* [Given passage]:
>> begin

Without the Taguchi cell, the instrument was simply a single wavelength
infrared tester, which was totally NON-SPECIFIC for ethanol
( alcohol ). Hence, it was used to convict many persons who had unknown
concentrations of alcohol on their breath, but which could very well have
been "mixed" with toluene, acetone, benzene, methyl ethyl ketone
or an array of other "like" substances. See Oxley v. State,
210 Ga. App. 296, 435 S.E.2d 705 (1993).

>> end

* [Task to carry out]: According to the breath-tester passage, what was the instrument without the Taguchi cell? The records have nothing to do with the breath-tester passage.

* [Extracted information]:
>> begin

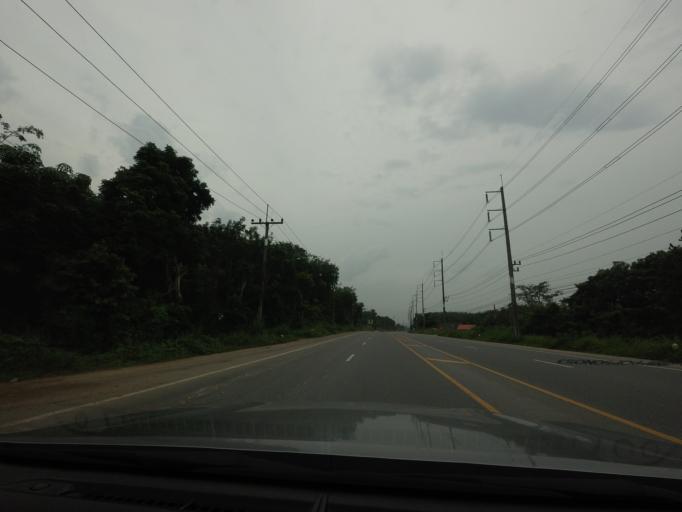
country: TH
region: Songkhla
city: Na Mom
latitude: 7.0524
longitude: 100.6501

>> end

* [Task response]: A single wavelength infrared tester that was totally non-specific for ethanol.